*** Input data

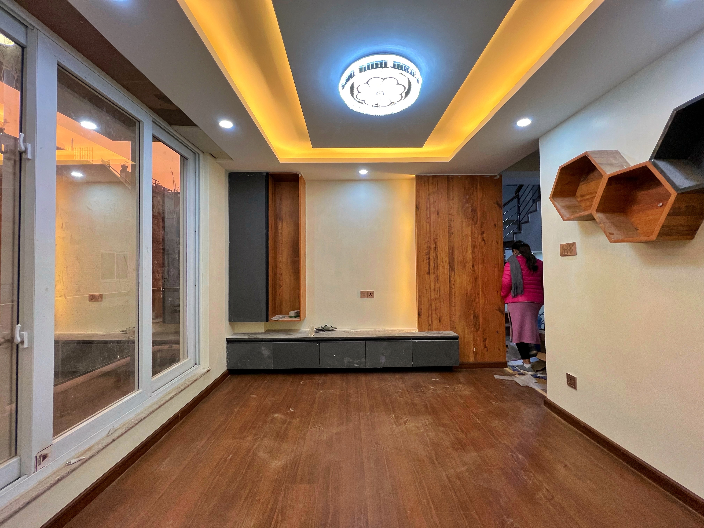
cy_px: 264
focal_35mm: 13
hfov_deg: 106.2
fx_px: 264
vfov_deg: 89.9
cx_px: 352
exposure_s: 1/100
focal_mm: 1.57
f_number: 1.8
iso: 200
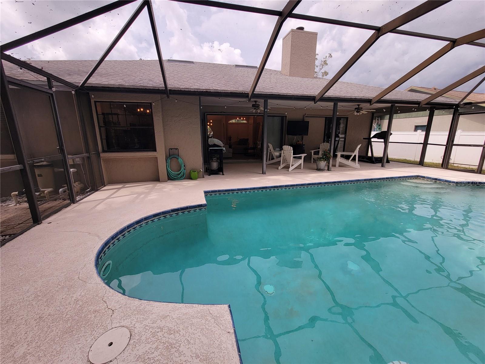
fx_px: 182
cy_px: 182
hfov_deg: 106.2
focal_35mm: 13
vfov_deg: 89.9
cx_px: 242
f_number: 2.2
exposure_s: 1/563
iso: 50
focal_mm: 2.2
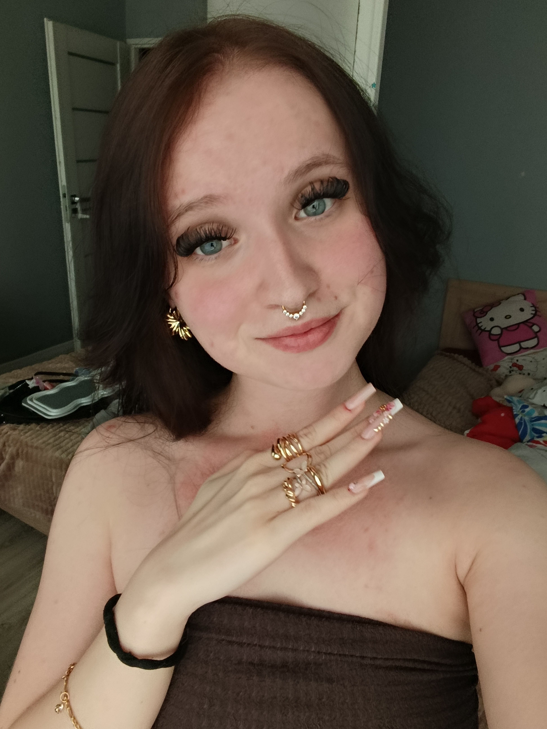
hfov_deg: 53.1
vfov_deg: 67.3
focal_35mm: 26
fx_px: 548
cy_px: 364
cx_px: 274
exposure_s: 1/33.3
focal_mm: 2.23
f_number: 2.2
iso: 108
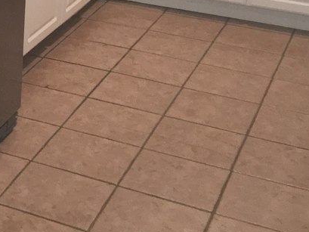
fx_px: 911
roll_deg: -1.8
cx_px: -92
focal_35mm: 102
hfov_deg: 18.0
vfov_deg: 13.9
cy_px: -82
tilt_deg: -14.4
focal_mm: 4.15
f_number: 2.2
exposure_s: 1/30
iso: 160
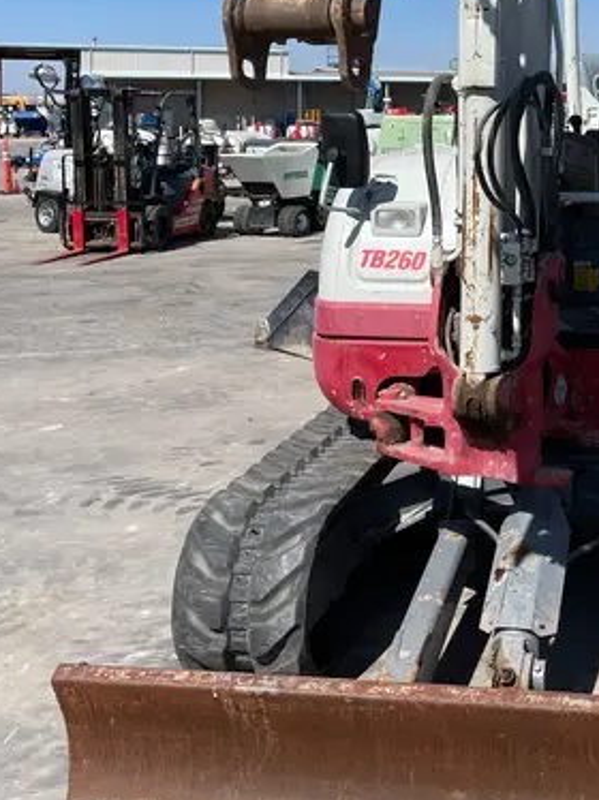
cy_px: 153
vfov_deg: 36.2
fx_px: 1178
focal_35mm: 51
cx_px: 507
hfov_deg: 27.8
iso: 32
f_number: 1.6
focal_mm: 4.2
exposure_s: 1/4132
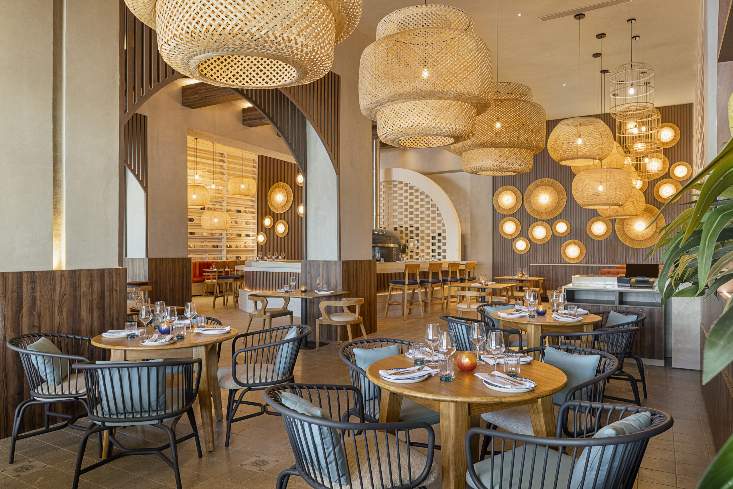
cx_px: 366
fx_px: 489
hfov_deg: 73.7
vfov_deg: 53.1
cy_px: 244
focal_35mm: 24
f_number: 9.5
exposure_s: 1/8
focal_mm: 24
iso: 400
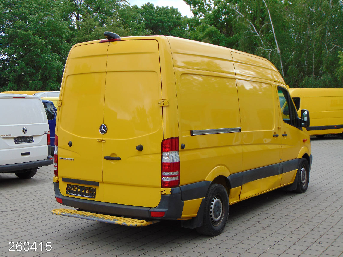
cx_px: 172
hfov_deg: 38.2
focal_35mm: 50
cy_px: 128
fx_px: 495
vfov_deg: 29.1
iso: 80
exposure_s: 1/250
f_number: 3.5
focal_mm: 9
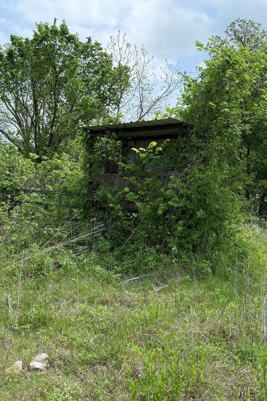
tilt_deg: +0.6
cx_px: 134
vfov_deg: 55.8
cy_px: 197
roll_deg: -1.2
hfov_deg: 38.9
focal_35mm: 34
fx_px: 378
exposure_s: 1/3425
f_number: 1.78
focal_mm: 6.76
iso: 100
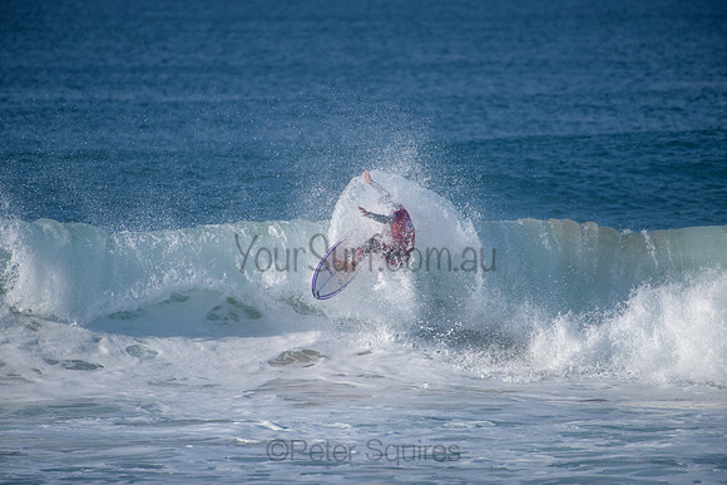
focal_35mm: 517
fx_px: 10450
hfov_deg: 4.0
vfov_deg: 2.7
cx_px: 364
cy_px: 242
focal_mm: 500
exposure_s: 1/2000
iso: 250
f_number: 5.6
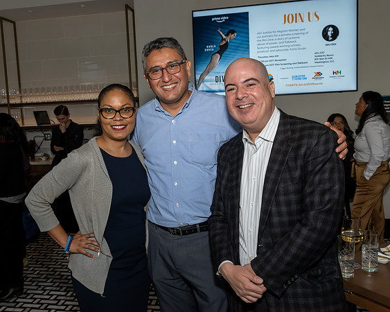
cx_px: 176
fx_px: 393
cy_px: 155
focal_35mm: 34
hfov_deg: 52.7
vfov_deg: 43.3
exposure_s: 1/250
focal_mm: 20
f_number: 7.1
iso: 1000
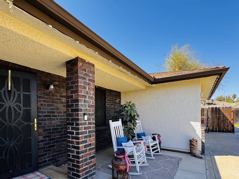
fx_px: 138
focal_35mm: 20
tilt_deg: -1.5
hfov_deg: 81.6
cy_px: 118
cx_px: 110
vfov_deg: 64.4
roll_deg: +0.4
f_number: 2.2
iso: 40
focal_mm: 2.22
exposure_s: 1/217
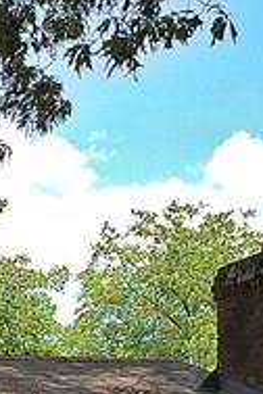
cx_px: -288
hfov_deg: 8.0
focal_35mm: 163
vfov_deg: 12.0
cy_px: 596
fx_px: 1786
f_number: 2.2
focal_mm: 4.15
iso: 32
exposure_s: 1/760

******

◆ **Exercise directions**
What you return must match the records above exactly, minus any images.

◆ **Answer to the problem**
cy_px: 264
focal_35mm: 13
hfov_deg: 106.2
fx_px: 264
vfov_deg: 89.9
cx_px: 352
exposure_s: 1/100
focal_mm: 1.57
f_number: 1.8
iso: 200
fx_px: 182
cy_px: 182
hfov_deg: 106.2
focal_35mm: 13
vfov_deg: 89.9
cx_px: 242
f_number: 2.2
exposure_s: 1/563
iso: 50
focal_mm: 2.2
hfov_deg: 53.1
vfov_deg: 67.3
focal_35mm: 26
fx_px: 548
cy_px: 364
cx_px: 274
exposure_s: 1/33.3
focal_mm: 2.23
f_number: 2.2
iso: 108
fx_px: 911
roll_deg: -1.8
cx_px: -92
focal_35mm: 102
hfov_deg: 18.0
vfov_deg: 13.9
cy_px: -82
tilt_deg: -14.4
focal_mm: 4.15
f_number: 2.2
exposure_s: 1/30
iso: 160
cy_px: 153
vfov_deg: 36.2
fx_px: 1178
focal_35mm: 51
cx_px: 507
hfov_deg: 27.8
iso: 32
f_number: 1.6
focal_mm: 4.2
exposure_s: 1/4132
cx_px: 366
fx_px: 489
hfov_deg: 73.7
vfov_deg: 53.1
cy_px: 244
focal_35mm: 24
f_number: 9.5
exposure_s: 1/8
focal_mm: 24
iso: 400
cx_px: 172
hfov_deg: 38.2
focal_35mm: 50
cy_px: 128
fx_px: 495
vfov_deg: 29.1
iso: 80
exposure_s: 1/250
f_number: 3.5
focal_mm: 9
tilt_deg: +0.6
cx_px: 134
vfov_deg: 55.8
cy_px: 197
roll_deg: -1.2
hfov_deg: 38.9
focal_35mm: 34
fx_px: 378
exposure_s: 1/3425
f_number: 1.78
focal_mm: 6.76
iso: 100
focal_35mm: 517
fx_px: 10450
hfov_deg: 4.0
vfov_deg: 2.7
cx_px: 364
cy_px: 242
focal_mm: 500
exposure_s: 1/2000
iso: 250
f_number: 5.6
cx_px: 176
fx_px: 393
cy_px: 155
focal_35mm: 34
hfov_deg: 52.7
vfov_deg: 43.3
exposure_s: 1/250
focal_mm: 20
f_number: 7.1
iso: 1000
fx_px: 138
focal_35mm: 20
tilt_deg: -1.5
hfov_deg: 81.6
cy_px: 118
cx_px: 110
vfov_deg: 64.4
roll_deg: +0.4
f_number: 2.2
iso: 40
focal_mm: 2.22
exposure_s: 1/217
cx_px: -288
hfov_deg: 8.0
focal_35mm: 163
vfov_deg: 12.0
cy_px: 596
fx_px: 1786
f_number: 2.2
focal_mm: 4.15
iso: 32
exposure_s: 1/760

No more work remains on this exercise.